### TESTO FORNITO
★ ★ ★ ★

Dati che “evidenziano l'assenza di azioni concrete da parte delle istituzioni", come ha avuto modo di dire il segretario generale della Cgil, Maurizio Landini, perché "troppe tragedie sul lavoro sono determinate dalla volontà di abbassare i sistemi di sicurezza per accelerare i tempi e risparmiare”. Alle norme insufficienti si aggiungono infatti quelle “approvate da questo governo a modifica del codice dei contratti pubblici, che prevedono la reintroduzione dell'appalto a cascata, nonché l'introduzione di ulteriore precarietà nei rapporti di lavoro. Inoltre, continua a essere totalmente inadeguato l'investimento sulle funzioni ispettive, di prevenzione e riteniamo necessario istituire una Procura speciale nazionale".
Entriamo nel dettaglio delle differenze territoriali, di settori lavorativi e di età e genere.

★ ★ ★ ★

### ATTIVITÀ DA SVOLGERE
(a) Riassumi il testo fornito in due frasi.
(b) Rispondi a queste domande sul testo fornito, una risposta per riga:
(i) Che carica ricopre Maurizio Landini?
(ii) Che cosa si ritiene necessario istituire?
(iii) Di quali differenze si annuncia un esame nel dettaglio?

### BLOCCO DATI
★ ★ ★ ★

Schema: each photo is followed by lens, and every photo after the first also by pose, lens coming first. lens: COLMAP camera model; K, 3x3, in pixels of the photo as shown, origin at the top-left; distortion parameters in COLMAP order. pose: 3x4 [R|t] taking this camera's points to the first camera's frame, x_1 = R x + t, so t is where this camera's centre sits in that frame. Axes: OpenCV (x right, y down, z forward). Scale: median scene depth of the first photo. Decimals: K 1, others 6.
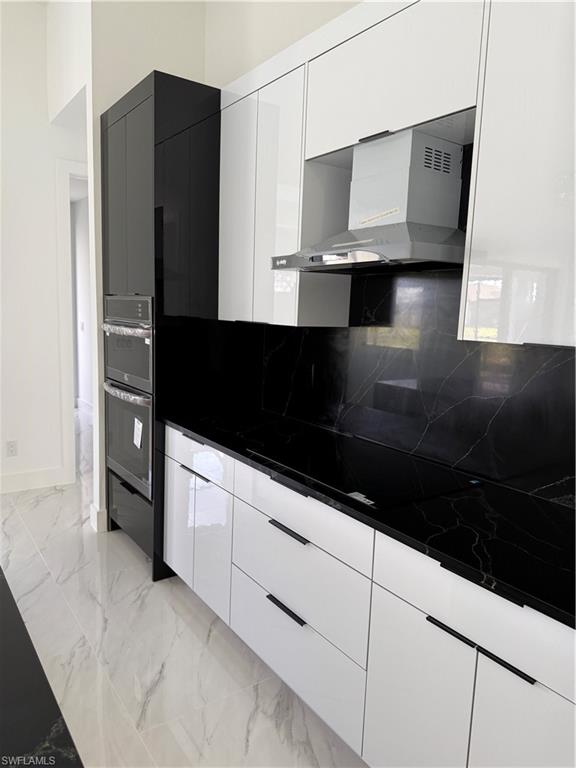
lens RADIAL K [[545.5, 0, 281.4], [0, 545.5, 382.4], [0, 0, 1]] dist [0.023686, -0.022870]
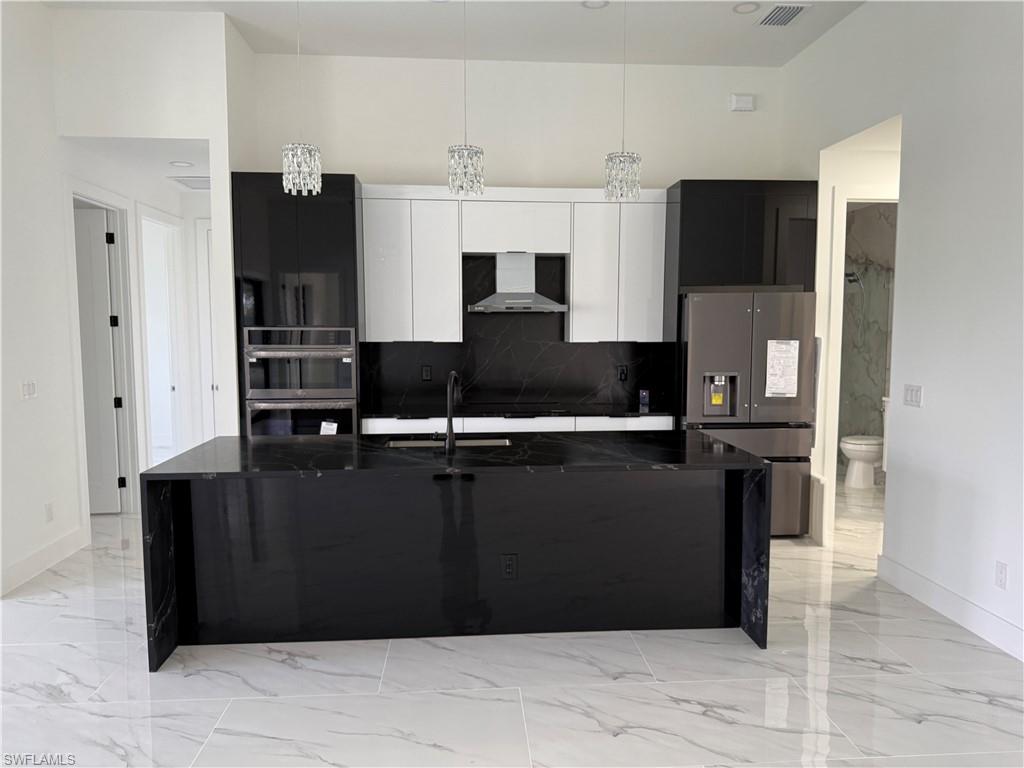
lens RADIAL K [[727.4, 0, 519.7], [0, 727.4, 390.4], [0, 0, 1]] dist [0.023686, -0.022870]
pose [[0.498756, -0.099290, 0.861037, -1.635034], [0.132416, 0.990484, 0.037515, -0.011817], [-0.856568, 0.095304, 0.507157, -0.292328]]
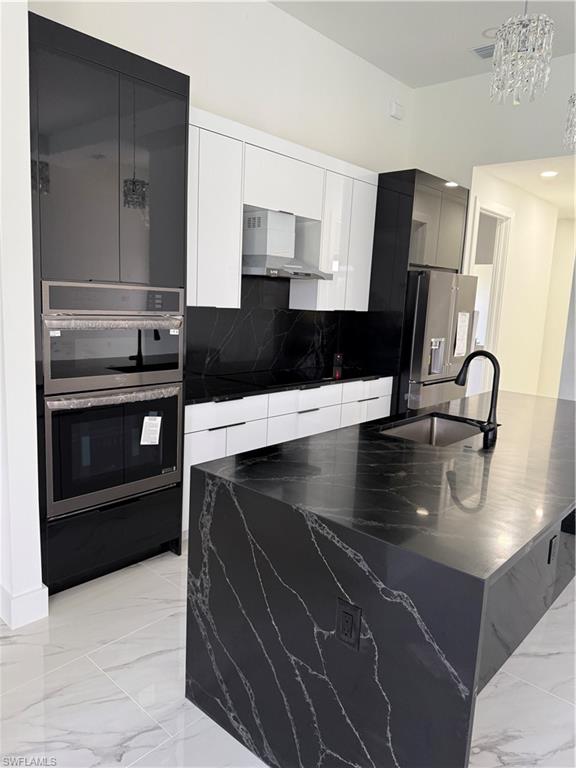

★ ★ ★ ★

### RISPOSTE IN ORDINE
(a) Secondo il segretario generale della Cgil, Maurizio Landini, troppe tragedie sul lavoro nascono dalla volontà di abbassare i sistemi di sicurezza per accelerare i tempi e risparmiare. Alle norme insufficienti si aggiungono le modifiche del governo al codice dei contratti pubblici, che reintroducono l'appalto a cascata e portano ulteriore precarietà, mentre l'investimento sulle funzioni ispettive e di prevenzione è giudicato totalmente inadeguato e si ritiene necessaria una Procura speciale nazionale.

(b)
(i) Segretario generale della Cgil.
(ii) Una Procura speciale nazionale.
(iii) Delle differenze territoriali, di settori lavorativi e di età e genere.